▶ _CONSEGNA A_: Modifica le righe che seguono il testo, partendo dalla prima e arrivando a quella che contiene "family: Hirundinidae", inclusa: sostituisci "common name" con "vernacular name" e lascia tutto il resto invariato.

Ilan Halimi è un ragazzo francese ed ebreo di origini marocchine che vive a Parigi. Ha 24 anni quando il 21 gennaio 2006 viene rapito dalla sedicente banda dei barbari: sono in venti più o meno, tutti provenienti da ambienti disagiati, e il loro capo, profondamente antisemita, si chiama Youssouf Fofana, un fondamentalista islamico originario della Costa d’Avorio, sicuro che gli ebrei hanno i soldi e soprattutto sono solidali tra loro per cui se li rapisci, qualcuno pagherà per liberarli. La banda pare fosse responsabile anche di precedenti tentativi di estorsione ai danni di professionisti ebrei.
Ma Ilan Halimi non è affatto ricco e neanche la sua famiglia. Lo torturano per tre settimane, trascorse le quali, il 13 febbraio, viene trovato su un binario della ferrovia a Sainte-Geneviève-des-Bois, nel Dipartimento di Essonne, è nudo e in agonia, non ce la fa ad arrivare vivo in ospedale. Il giorno dopo, l’autopsia rivela un quadro orribile dell’accaduto: il ragazzo ha bruciature sull’80% del corpo che è anche pieno di lividi, ferite sul viso e alla gola, alla sua morte hanno contribuito anche il freddo e la fame.
A raccontarne la tragica fine è sua madre, Ruth Halimi, che assieme alla scrittrice Émilie Frèche ha scritto un libro intitolato La verità sulla morte di Ilan Halimi. Il libro ha ispirato poi il regista francese di origine algerina Alexandre Arcady che ne ha fatto il film 24 jours, la vérité sur l’affaire Ilan Halimi interpretato da Zabou Breitman, Pascal Elbé e Jacques Gamblin, che Rai2 trasmette in anteprima italiana giovedì 7 maggio alle 21.15.

▶ _CONSEGNA B_: Secondo il testo sulla vicenda di Ilan Halimi, in quale data il ragazzo è stato rapito?

▶ _MATERIALI FORNITI_:
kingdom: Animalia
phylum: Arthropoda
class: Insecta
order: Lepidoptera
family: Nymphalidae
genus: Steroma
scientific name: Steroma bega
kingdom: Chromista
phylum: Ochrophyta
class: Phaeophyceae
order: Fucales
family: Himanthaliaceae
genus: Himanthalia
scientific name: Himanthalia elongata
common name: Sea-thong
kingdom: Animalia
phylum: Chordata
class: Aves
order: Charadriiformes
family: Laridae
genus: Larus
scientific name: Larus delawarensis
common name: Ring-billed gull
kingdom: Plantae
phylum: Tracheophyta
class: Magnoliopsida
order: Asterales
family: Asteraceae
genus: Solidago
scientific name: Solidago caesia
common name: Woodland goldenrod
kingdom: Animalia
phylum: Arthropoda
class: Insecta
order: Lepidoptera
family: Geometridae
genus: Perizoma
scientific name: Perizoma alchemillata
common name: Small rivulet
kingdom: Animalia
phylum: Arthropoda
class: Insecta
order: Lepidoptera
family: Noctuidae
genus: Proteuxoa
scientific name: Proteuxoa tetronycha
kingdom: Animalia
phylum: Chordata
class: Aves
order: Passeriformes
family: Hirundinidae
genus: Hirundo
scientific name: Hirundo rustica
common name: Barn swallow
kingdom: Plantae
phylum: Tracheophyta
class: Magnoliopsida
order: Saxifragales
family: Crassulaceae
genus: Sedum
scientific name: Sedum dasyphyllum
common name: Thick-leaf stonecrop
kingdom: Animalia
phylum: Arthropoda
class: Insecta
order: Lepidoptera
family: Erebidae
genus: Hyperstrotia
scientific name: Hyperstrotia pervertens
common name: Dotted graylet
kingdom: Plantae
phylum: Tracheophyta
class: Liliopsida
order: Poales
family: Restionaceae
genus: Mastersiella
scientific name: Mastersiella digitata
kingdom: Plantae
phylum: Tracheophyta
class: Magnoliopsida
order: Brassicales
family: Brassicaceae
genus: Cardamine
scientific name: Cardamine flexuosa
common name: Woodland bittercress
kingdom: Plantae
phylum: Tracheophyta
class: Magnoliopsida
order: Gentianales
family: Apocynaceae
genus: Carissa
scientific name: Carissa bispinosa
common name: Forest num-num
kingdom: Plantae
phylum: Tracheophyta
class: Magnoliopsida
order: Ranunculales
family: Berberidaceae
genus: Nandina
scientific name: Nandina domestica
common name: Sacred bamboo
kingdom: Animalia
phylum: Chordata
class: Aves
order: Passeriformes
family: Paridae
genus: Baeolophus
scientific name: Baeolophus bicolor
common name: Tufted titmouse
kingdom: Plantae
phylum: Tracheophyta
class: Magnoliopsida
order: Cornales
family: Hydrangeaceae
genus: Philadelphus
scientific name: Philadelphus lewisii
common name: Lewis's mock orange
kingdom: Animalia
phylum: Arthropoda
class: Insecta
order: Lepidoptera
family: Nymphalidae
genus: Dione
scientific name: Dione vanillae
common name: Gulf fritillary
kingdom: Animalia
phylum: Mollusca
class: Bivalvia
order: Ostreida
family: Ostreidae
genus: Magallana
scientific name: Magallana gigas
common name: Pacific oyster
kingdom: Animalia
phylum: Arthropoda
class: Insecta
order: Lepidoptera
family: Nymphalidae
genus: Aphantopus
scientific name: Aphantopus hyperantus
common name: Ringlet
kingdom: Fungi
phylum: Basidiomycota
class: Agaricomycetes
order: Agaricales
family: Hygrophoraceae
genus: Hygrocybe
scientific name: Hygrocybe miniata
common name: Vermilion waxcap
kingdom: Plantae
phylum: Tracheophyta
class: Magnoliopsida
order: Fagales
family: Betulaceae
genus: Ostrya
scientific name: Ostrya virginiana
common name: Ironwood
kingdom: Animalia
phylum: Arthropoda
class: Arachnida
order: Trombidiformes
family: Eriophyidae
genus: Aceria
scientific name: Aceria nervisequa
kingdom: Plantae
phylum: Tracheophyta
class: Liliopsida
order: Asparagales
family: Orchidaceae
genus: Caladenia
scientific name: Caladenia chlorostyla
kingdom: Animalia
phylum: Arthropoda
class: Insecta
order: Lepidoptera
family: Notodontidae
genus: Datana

▶ _RISPOSTA A_:
kingdom: Animalia
phylum: Arthropoda
class: Insecta
order: Lepidoptera
family: Nymphalidae
genus: Steroma
scientific name: Steroma bega
kingdom: Chromista
phylum: Ochrophyta
class: Phaeophyceae
order: Fucales
family: Himanthaliaceae
genus: Himanthalia
scientific name: Himanthalia elongata
vernacular name: Sea-thong
kingdom: Animalia
phylum: Chordata
class: Aves
order: Charadriiformes
family: Laridae
genus: Larus
scientific name: Larus delawarensis
vernacular name: Ring-billed gull
kingdom: Plantae
phylum: Tracheophyta
class: Magnoliopsida
order: Asterales
family: Asteraceae
genus: Solidago
scientific name: Solidago caesia
vernacular name: Woodland goldenrod
kingdom: Animalia
phylum: Arthropoda
class: Insecta
order: Lepidoptera
family: Geometridae
genus: Perizoma
scientific name: Perizoma alchemillata
vernacular name: Small rivulet
kingdom: Animalia
phylum: Arthropoda
class: Insecta
order: Lepidoptera
family: Noctuidae
genus: Proteuxoa
scientific name: Proteuxoa tetronycha
kingdom: Animalia
phylum: Chordata
class: Aves
order: Passeriformes
family: Hirundinidae

▶ _RISPOSTA B_: Il 21 gennaio 2006.